The Standard (Hong Kong) (09/10/25)

Hong Kong activist investor David Webb has urged Bauhaus International (0483) to abandon plans to purchase an HK$8.32 million residential flat for staff use, arguing that the move misuses company funds and undermines shareholder value. In an open letter to the board, Webb — who owns more than 8% of Bauhaus and is the second-largest shareholder after chairwoman Winnie Tong She-man with a 58.9% stake — said the company should cancel the purchase even if it means forfeiting the HK$250,000 deposit already paid.
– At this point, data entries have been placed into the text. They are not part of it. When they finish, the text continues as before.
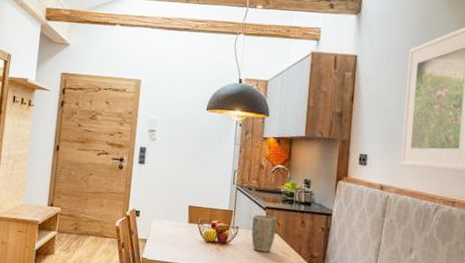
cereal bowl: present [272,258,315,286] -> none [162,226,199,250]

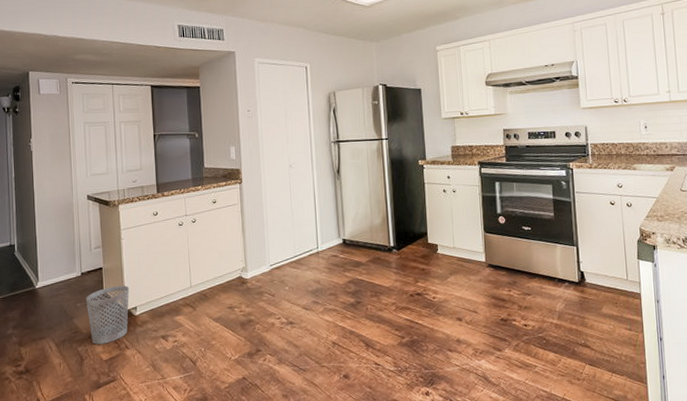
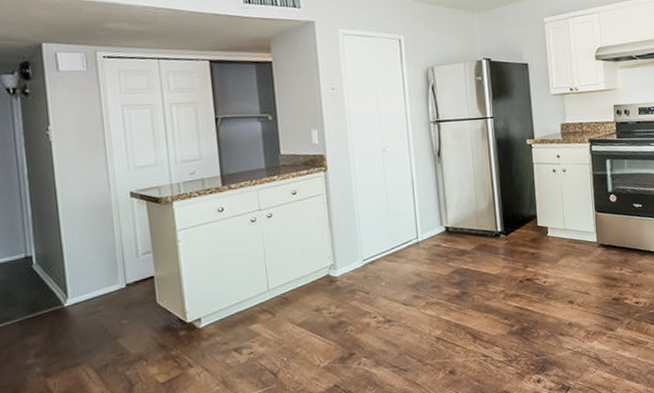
wastebasket: present [85,286,130,344] -> none [132,295,191,366]

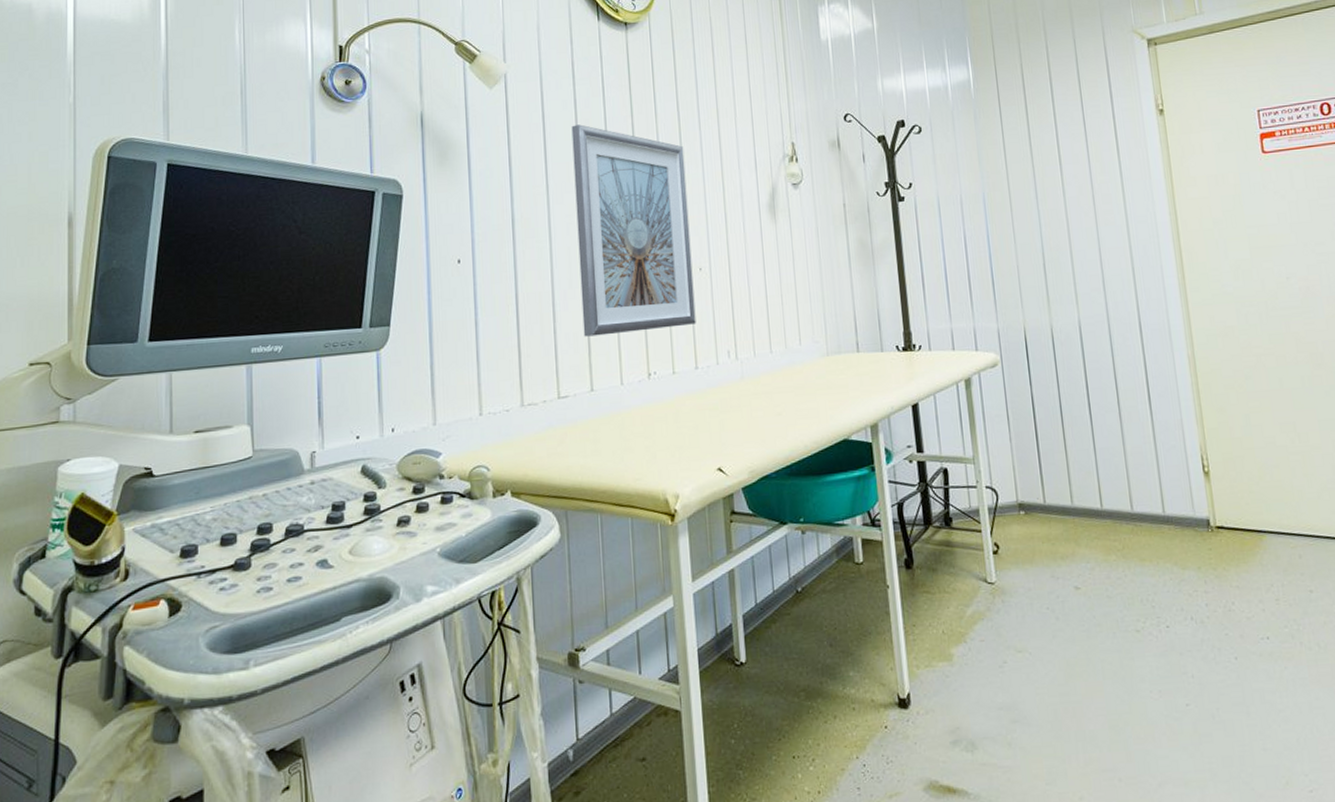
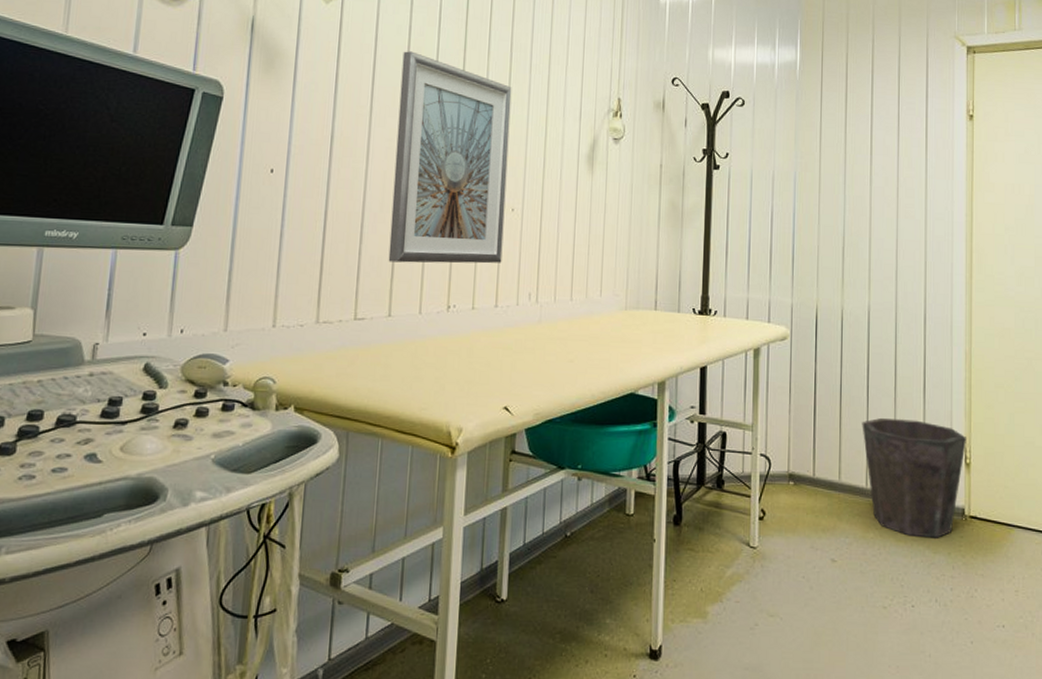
waste bin: none [1088,433,1202,554] -> present [862,417,966,538]

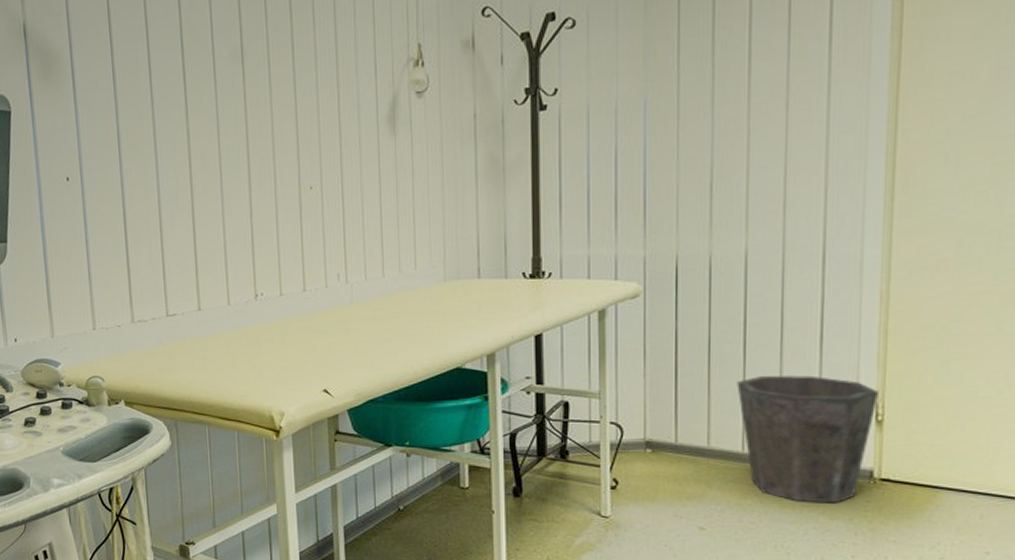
picture frame: present [388,51,512,264] -> none [176,30,305,257]

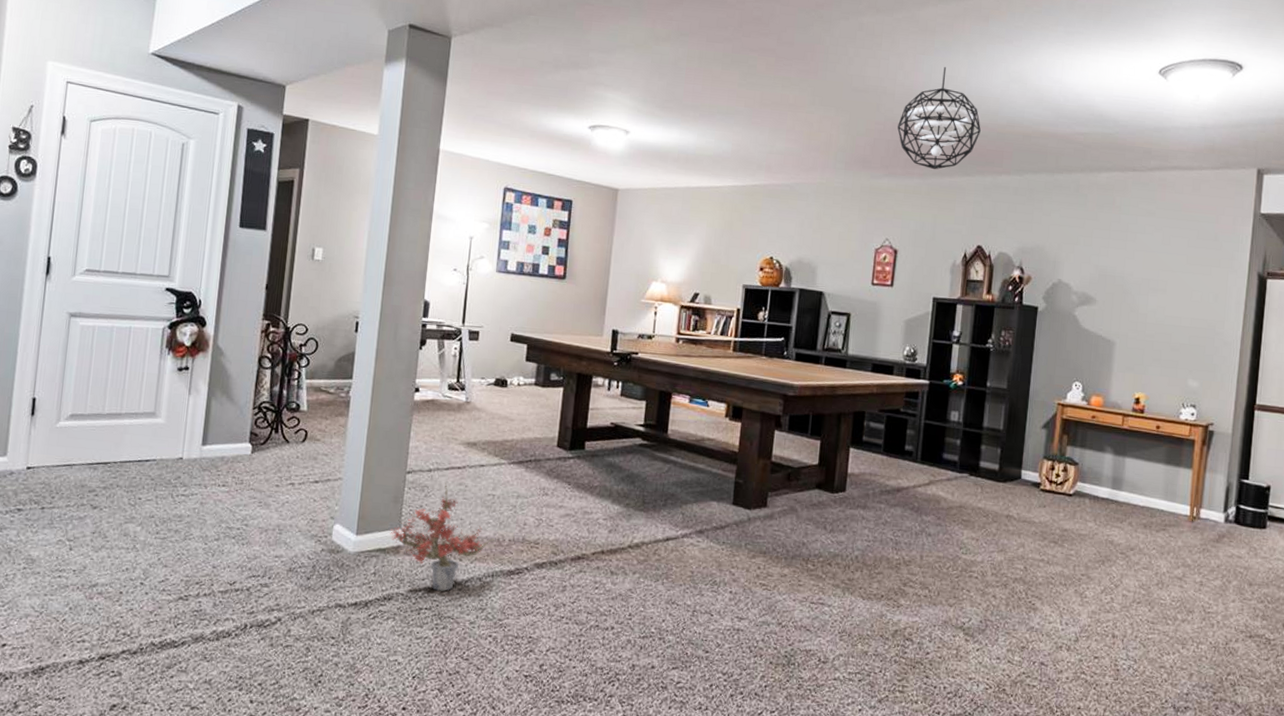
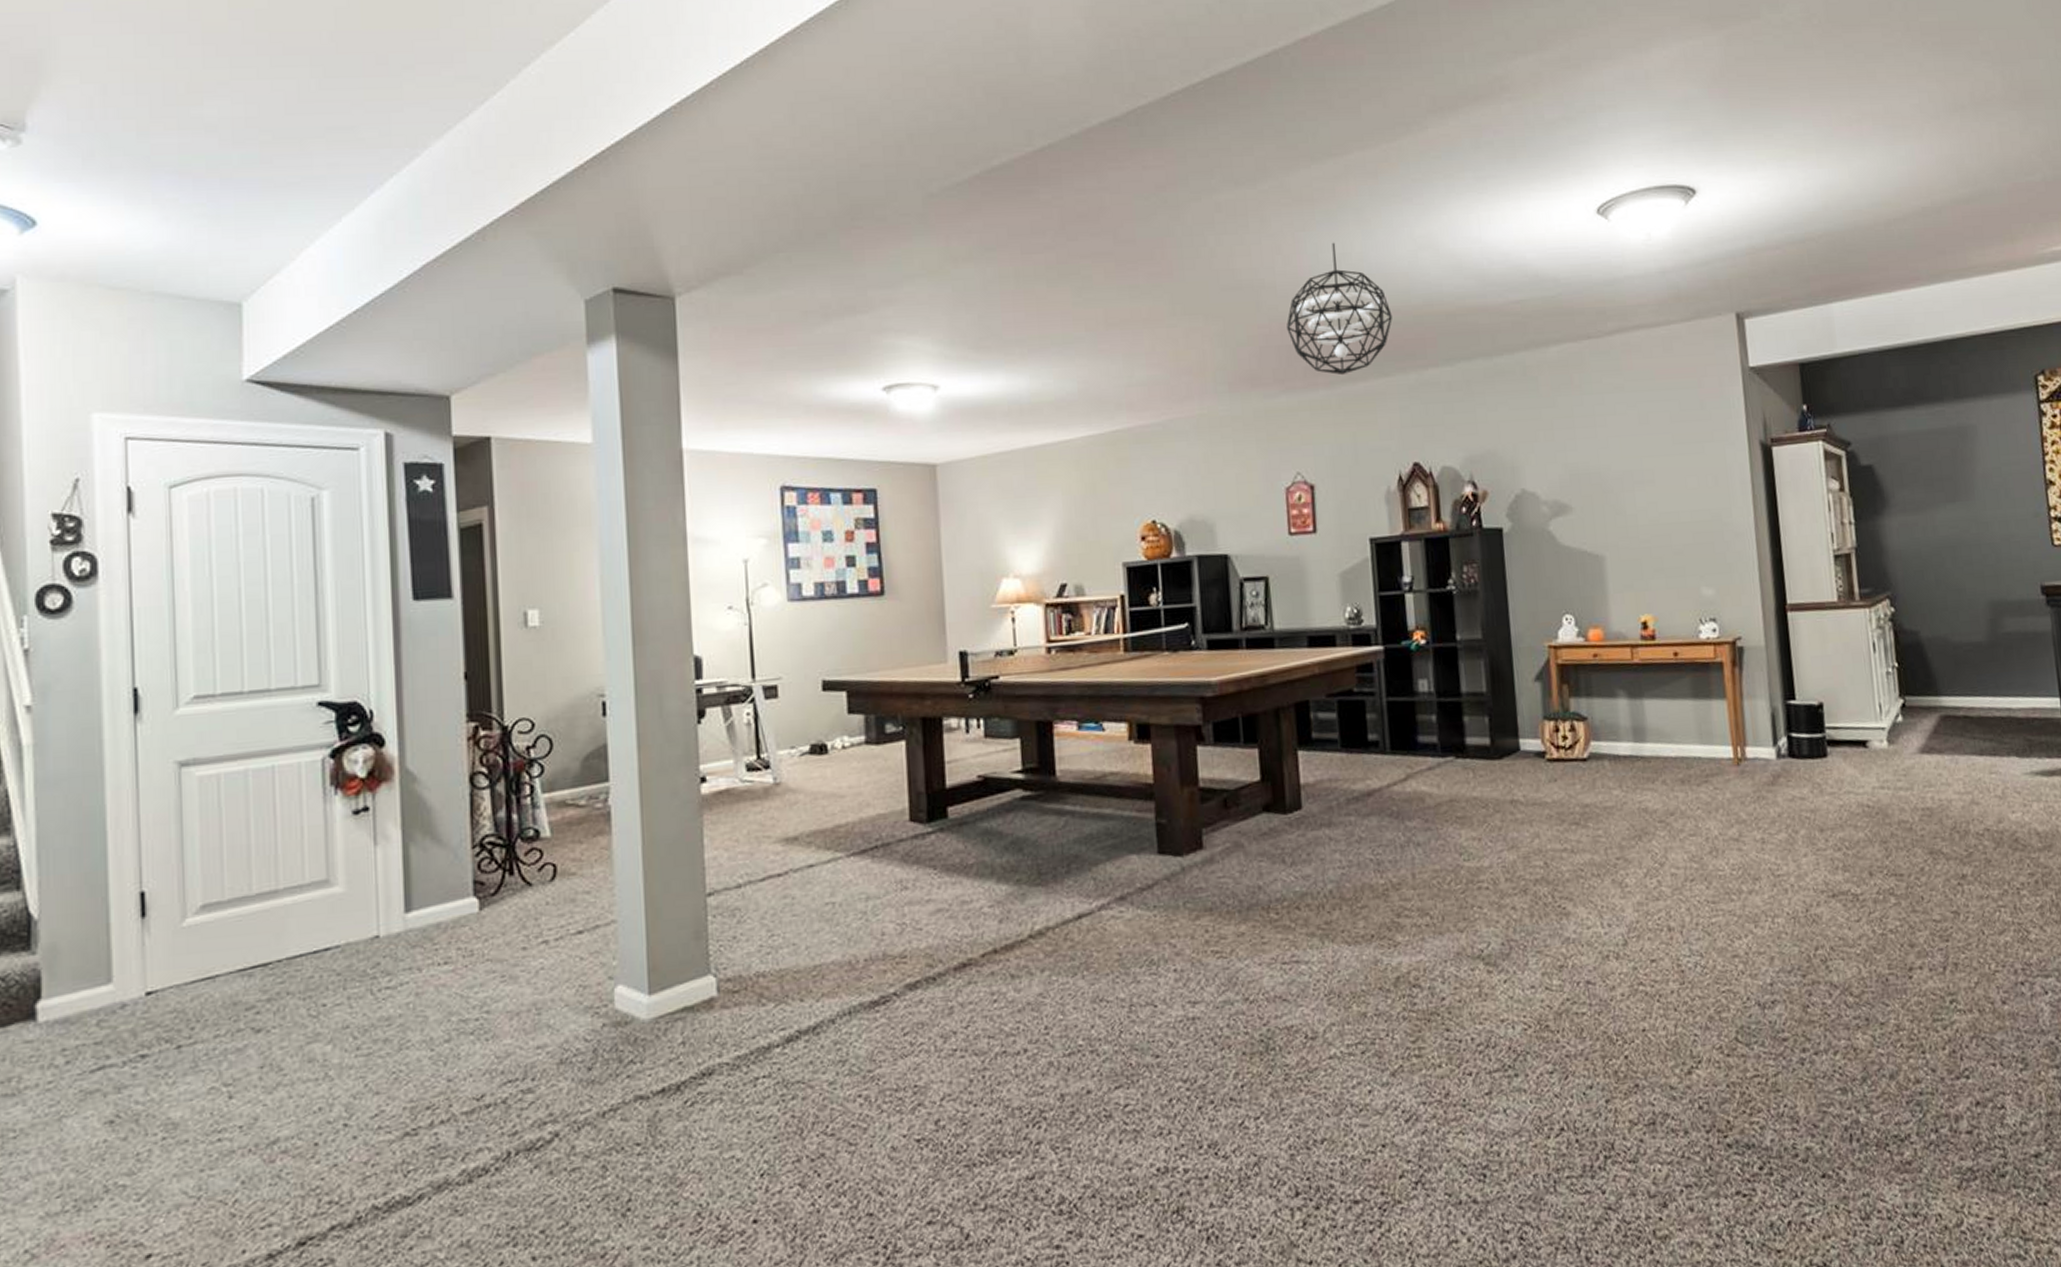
potted plant: present [390,482,494,591] -> none [696,898,844,1049]

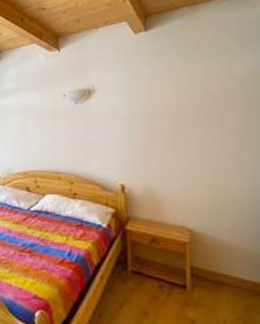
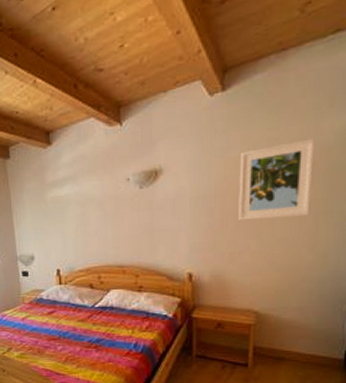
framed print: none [164,73,233,140] -> present [238,138,315,221]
The transaction is due to be formalized on September 19. Webb noted that Bauhaus held HK$97.1 million in net cash at the end of March, equal to 55% of its net tangible assets, but has not paid a dividend since September 2022 despite posting a HK$11.7 million profit in the year ended March. “The company does not need to retain that much cash for the business,” the letter said, contrasting current policy with that of former chairman George Wong Yui-lam, who delivered value for all shareholders by selling off office and warehouse premises. Webb also questioned the board’s explanation that the flat would improve staff benefits, arguing that a rental allowance would be more effective. The letter further criticized the company for not disclosing same-store sales figures for the June quarter, calling the omission a setback for transparency.